__ASSIGNMENT__:
When you reach a picture, pass over it; every other part of the records should be transcribed word for word.

▬▬▬

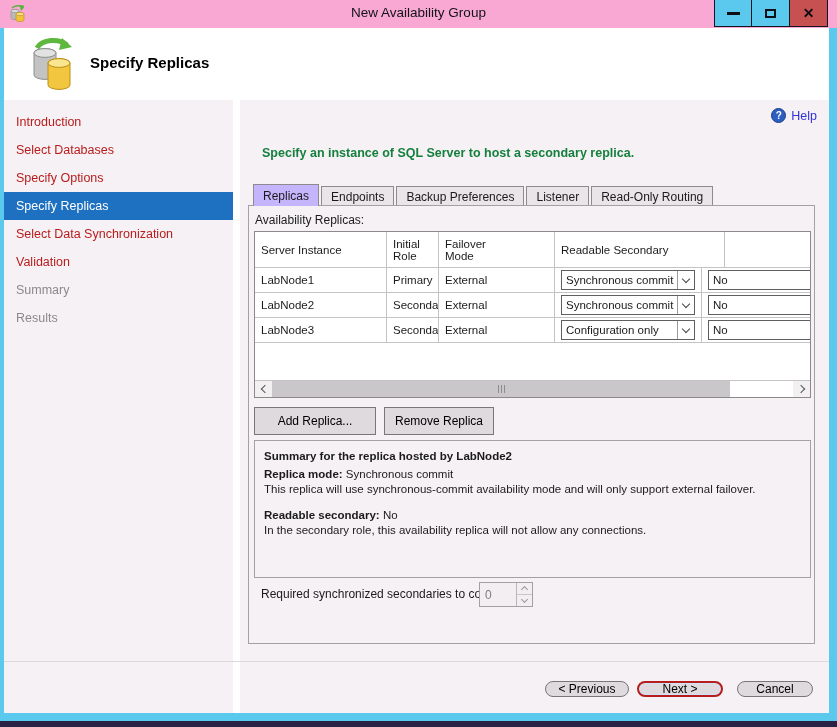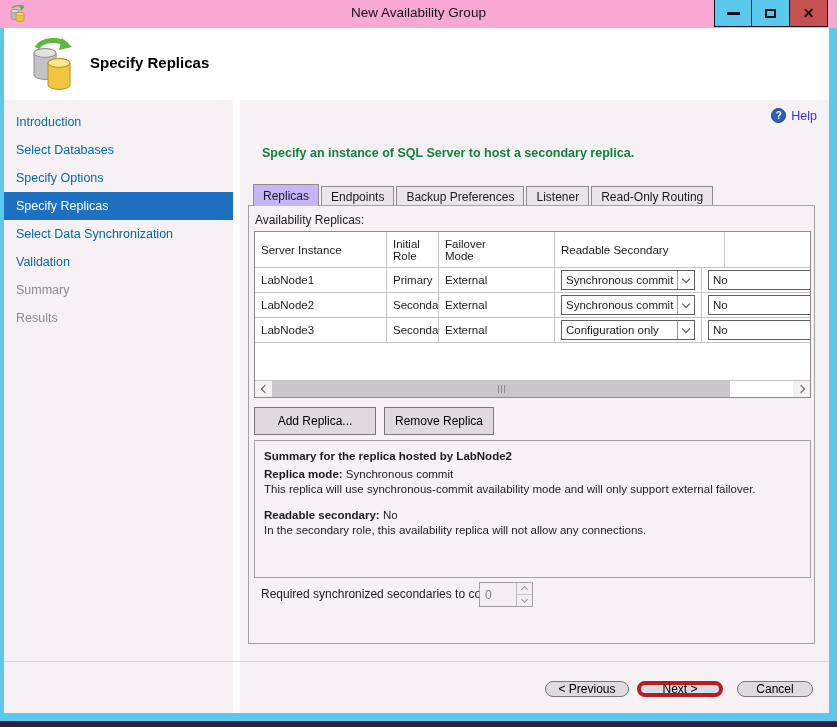--- a/index.html
+++ b/index.html
@@ -33,7 +33,7 @@
   
   .sidebar { position:absolute; left:0; top:0; width:229px; bottom:0; }
   .side-item { height:28px; display:flex; align-items:center; padding-left:12px; font-size:12.5px; cursor:default; white-space:nowrap; }
-  .side-item.link { color:#0369a1; }
+  .side-item.link { color:#b91c1c; }
   .side-item.selected { background:#1e70c1; color:#ffffff; }
   .side-item.disabled { color:#8a8a8a; }
   .side-divider { position:absolute; left:229px; top:0; width:7px; bottom:0; background:#ffffff; }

▬▬▬

__OUTPUT OF THE EXERCISE__:
--- a/index.html
+++ b/index.html
@@ -33,7 +33,7 @@
   
   .sidebar { position:absolute; left:0; top:0; width:229px; bottom:0; }
   .side-item { height:28px; display:flex; align-items:center; padding-left:12px; font-size:12.5px; cursor:default; white-space:nowrap; }
-  .side-item.link { color:#0369a1; }
+  .side-item.link { color:#b91c1c; }
   .side-item.selected { background:#1e70c1; color:#ffffff; }
   .side-item.disabled { color:#8a8a8a; }
   .side-divider { position:absolute; left:229px; top:0; width:7px; bottom:0; background:#ffffff; }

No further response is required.